Она подносит руку ко рту и начинает есть свой хлеб, свою собственную плоть, она жует ее и становится все более голодной, ест и чуть ли не давится, и произносит с набитым ртом:
— Или я съем тебя.
Она жует: вкусный хлеб, вкусный мальчик. Жует: сам отдашь! Сам!
Миша-Плюша плачет, кричит и... просыпается. Это всего лишь сон, дурной сон. И кричал он почти беззвучно, а на глазах всего одна слезинка.
Раннее
утро, над морем плещется рассвет. Галдят птицы, ветерок в кронах тополей. А потом восходит солнце.Больше Мише-Плюше не будут сниться кошмары про Маму Мию — эти безобидные детские страхи, над которыми мы все посмеемся, — по крайней мере, в ближайшие четыре года.
Миха смотрит: черная-черная старуха, детские страшилки... Тогда так никто и не сообразил, что землетрясение она предсказала довольно точно. Почти день в день. На рассвете, когда из-за моря вот-вот начнет вставать солнце.

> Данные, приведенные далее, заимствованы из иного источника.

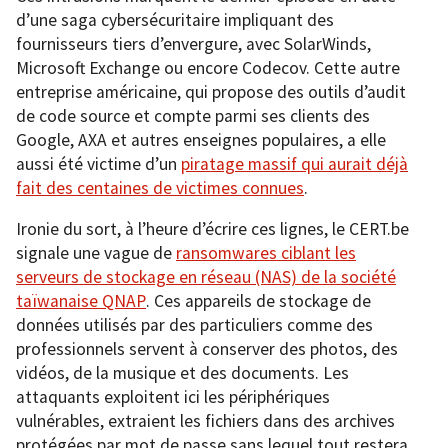
d’une saga cybersécuritaire impliquant des
fournisseurs tiers d’envergure, avec SolarWinds,
Microsoft Exchange ou encore Codecov. Cette autre
entreprise américaine, qui propose des outils d’audit
de code source et compte parmi ses clients des
Google, AXA et autres enseignes populaires, a elle
aussi été victime d’un
piratage massif qui aurait déjà
fait des centaines de victimes connues
.
Ironie du sort, à l’heure d’écrire ces lignes, le CERT.be
signale une vague de
ransomwares ciblant les
serveurs de stockage en réseau (NAS) de la société
taïwanaise QNAP
. Ces appareils de stockage de
données utilisés par des particuliers comme des
professionnels servent à conserver des photos, des
vidéos, de la musique et des documents. Les
attaquants exploitent ici les périphériques
vulnérables, extraient les fichiers dans des archives
protégées par mot de passe sans lequel tout restera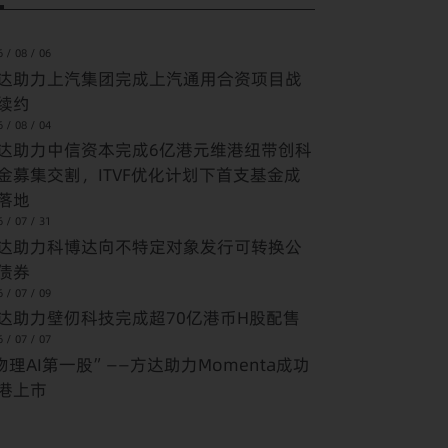
 / 08 / 06
达助力上汽集团完成上汽通用合资项目战
续约
 / 08 / 04
达助力中信资本完成6亿港元维港纽带创科
金募集交割，ITVF优化计划下首支基金成
落地
 / 07 / 31
达助力科博达向不特定对象发行可转换公
债券
 / 07 / 09
达助力壁仞科技完成超70亿港币H股配售
 / 07 / 07
物理AI第一股”——方达助力Momenta成功
港上市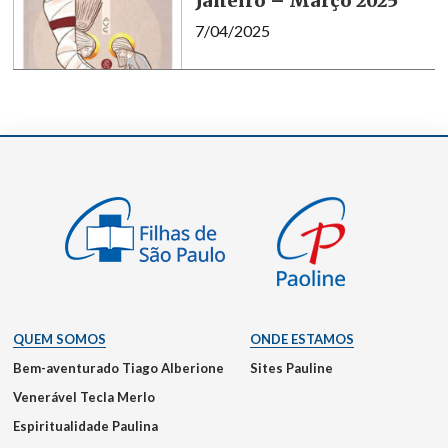
Janeiro – Março 2025
7/04/2025
QUEM SOMOS
ONDE ESTAMOS
Bem-aventurado Tiago Alberione
Sites Pauline
Venerável Tecla Merlo
Espiritualidade Paulina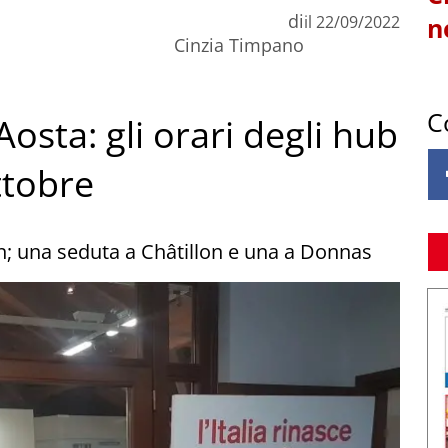
di
il
22/09/2022
n
Cinzia Timpano
C
Aosta: gli orari degli hub
ttobre
ein; una seduta a Châtillon e una a Donnas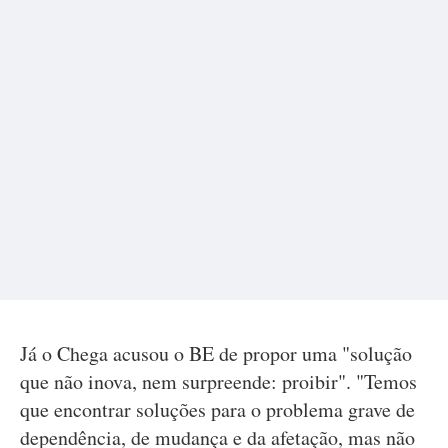
Já o Chega acusou o BE de propor uma "solução
que não inova, nem surpreende: proibir". "Temos
que encontrar soluções para o problema grave de
dependência, de mudança e da afetação, mas não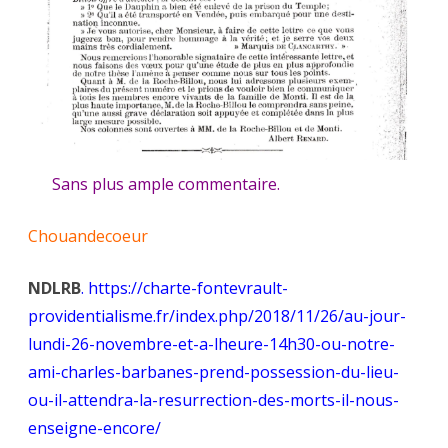
Sans plus ample commentaire.
Chouandecoeur
NDLRB
. https://charte-fontevrault-
providentialisme.fr/index.php/2018/11/26/au-jour-
lundi-26-novembre-et-a-lheure-14h30-ou-notre-
ami-charles-barbanes-prend-possession-du-lieu-
ou-il-attendra-la-resurrection-des-morts-il-nous-
enseigne-encore/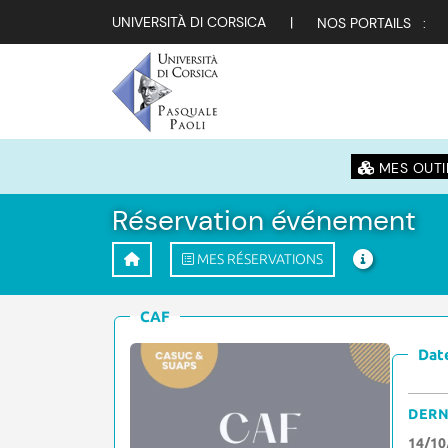
UNIVERSITÀ DI CORSICA
|
NOS PORTAILS :
MES OUTI
Réservation événement
MES RÉSERVATIONS
CAF
Date
DERN
14/10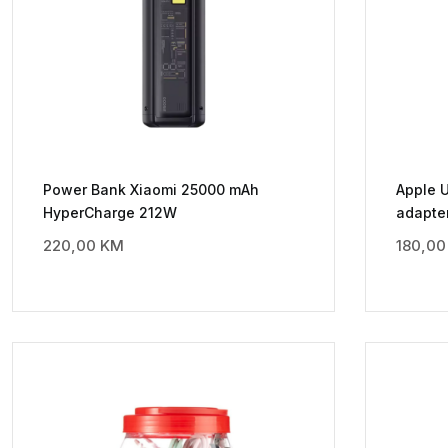
Power Bank Xiaomi 25000 mAh
Apple U
HyperCharge 212W
adapte
220,00
KM
180,0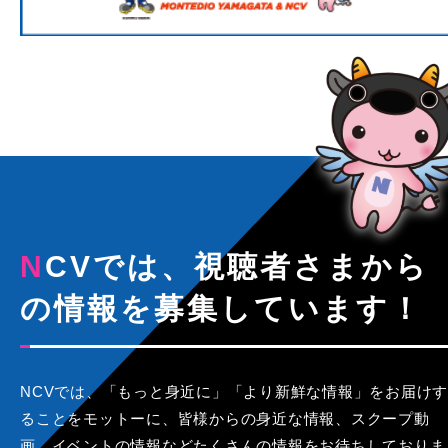
NCVでは、視聴者さまから
の情報を募集しています！
NCVでは、「もっと身近に」「より新鮮な情報」をお届けす
ることをモットーに、皆様からの身近な情報、スクープ動
画、イベントの情報などたくさんの情報をお待ちしておりま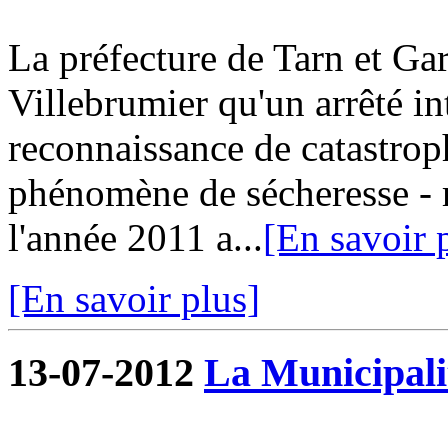
La préfecture de Tarn et G
Villebrumier qu'un arrêté in
reconnaissance de catastroph
phénomène de sécheresse - r
l'année 2011 a...
[En savoir 
[En savoir plus]
13-07-2012
La Municipalit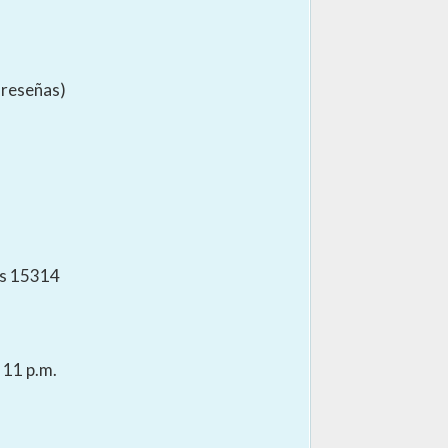
 reseñas)
as 15314
 11 p.m.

Тогда, да и позднее много о чем никто не сообразил. И если с диких пляжей, где проходили лучшие месяцы Плюшиного детства, и можно было увидеть домик, построенный немецкими военнопленными (например, если случайно обернуться), то легкая тень, вроде бы вставшая над ним, быстренько рассеивалась. В ближайшие четыре года Миха не увидит во сне Маму Мию. Она словно ушла из его головы, став, как и для всех, обычной городской сумасшедшей. Словно ждала чего-то.

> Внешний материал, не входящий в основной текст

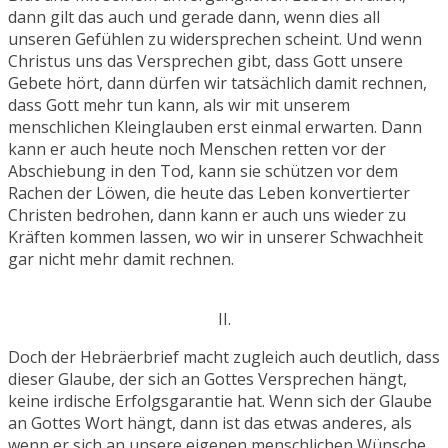
dann gilt das auch und gerade dann, wenn dies all
unseren Gefühlen zu widersprechen scheint. Und wenn
Christus uns das Versprechen gibt, dass Gott unsere
Gebete hört, dann dürfen wir tatsächlich damit rechnen,
dass Gott mehr tun kann, als wir mit unserem
menschlichen Kleinglauben erst einmal erwarten. Dann
kann er auch heute noch Menschen retten vor der
Abschiebung in den Tod, kann sie schützen vor dem
Rachen der Löwen, die heute das Leben konvertierter
Christen bedrohen, dann kann er auch uns wieder zu
Kräften kommen lassen, wo wir in unserer Schwachheit
gar nicht mehr damit rechnen.
II.
Doch der Hebräerbrief macht zugleich auch deutlich, dass
dieser Glaube, der sich an Gottes Versprechen hängt,
keine irdische Erfolgsgarantie hat. Wenn sich der Glaube
an Gottes Wort hängt, dann ist das etwas anderes, als
wenn er sich an unsere eigenen menschlichen Wünsche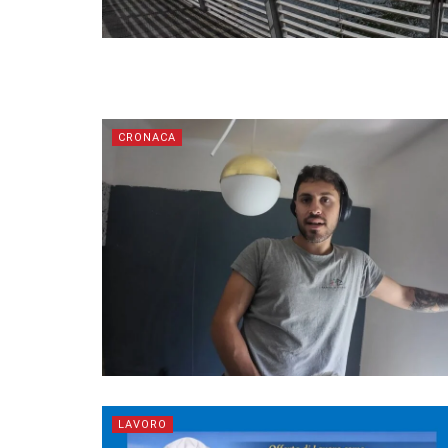
CRONACA
LAVORO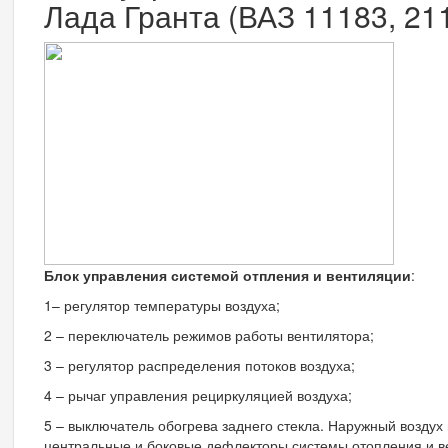
Лада Гранта (ВАЗ 11183, 21
Блок управления системой отпления и вентиляции
:
1– регулятор температуры воздуха;
2 – переключатель режимов работы вентилятора;
3 – регулятор распределения потоков воздуха;
4 – рычаг управления рециркуляцией воздуха;
5 – выключатель обогрева заднего стекла. Наружный воздух
центральные и боковые дефлекторы системы отопления и ве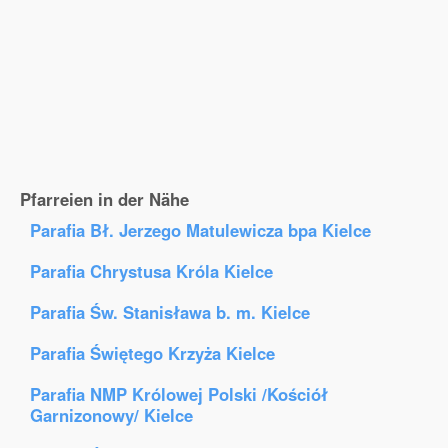
Pfarreien in der Nähe
Parafia Bł. Jerzego Matulewicza bpa Kielce
Parafia Chrystusa Króla Kielce
Parafia Św. Stanisława b. m. Kielce
Parafia Świętego Krzyża Kielce
Parafia NMP Królowej Polski /Kościół
Garnizonowy/ Kielce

Миха-Лимонад смотрит (а что ему остается?): она действительно ждала, когда он затащит сюда, в любимый городок детства, где проходили летние месяцы, своих лучших друзей. Любовь одаривает нас множеством уязвимых мест...
Сам отдашь! Сам!
Она ждала не знакомых здесь еще никому, даже самому Плюше, мальчиков из далекой северной Москвы. Особенно одного из них. Так ждут поспевающего урожая, неторопливо и заботливо ухаживая за каждым колоском, пока не приходит день жатвы.
Когда-то он был богом. И в своей неподвижности наслаждался, наблюдая за полетом бабочек. Потом он собрал ладонями светящуюся пыльцу с их крыльев и образовал сферу.
Красота сферы восхитила его.
Он приблизил уста к переливающейся, искрящейся синевой оболочке сферы и сделал нежный выдох.
И стал Мир.
Море бьется о скалы, и седая пена взлетает так высоко, что почти касается стен немецкого домика, где живет Мама Мия. Четверо мальчишек сидят на берегу и строят планы: им по двенадцать, поэтому планы их очень серьезны и очень бесстрашны.
— Мы сделаем две поджиги, — говорит Будда. — Трубки подходящие нашел.
— И еще возьмем кнут, — добавляет Миха. — У Мурадкиного отца есть — из селения привезли. Я уже договорился.
— Его с собой не берем, — тревожится Икс. Ему, Иксу, делают уколы, 40 штук, а то взбесится, как покусавшие его собаки. — Разболтает! Ваш Мурадка...
— Решили же, — успокаивает его Джонсон. — Слышь, старик, ты чего-то много паришься, мож уколы не помогают? Ой, да у тебя чего-то пена изо рта...
— Да пошли вы! — Икс трет задницу. — Жопа болит... А стрелять чем будем?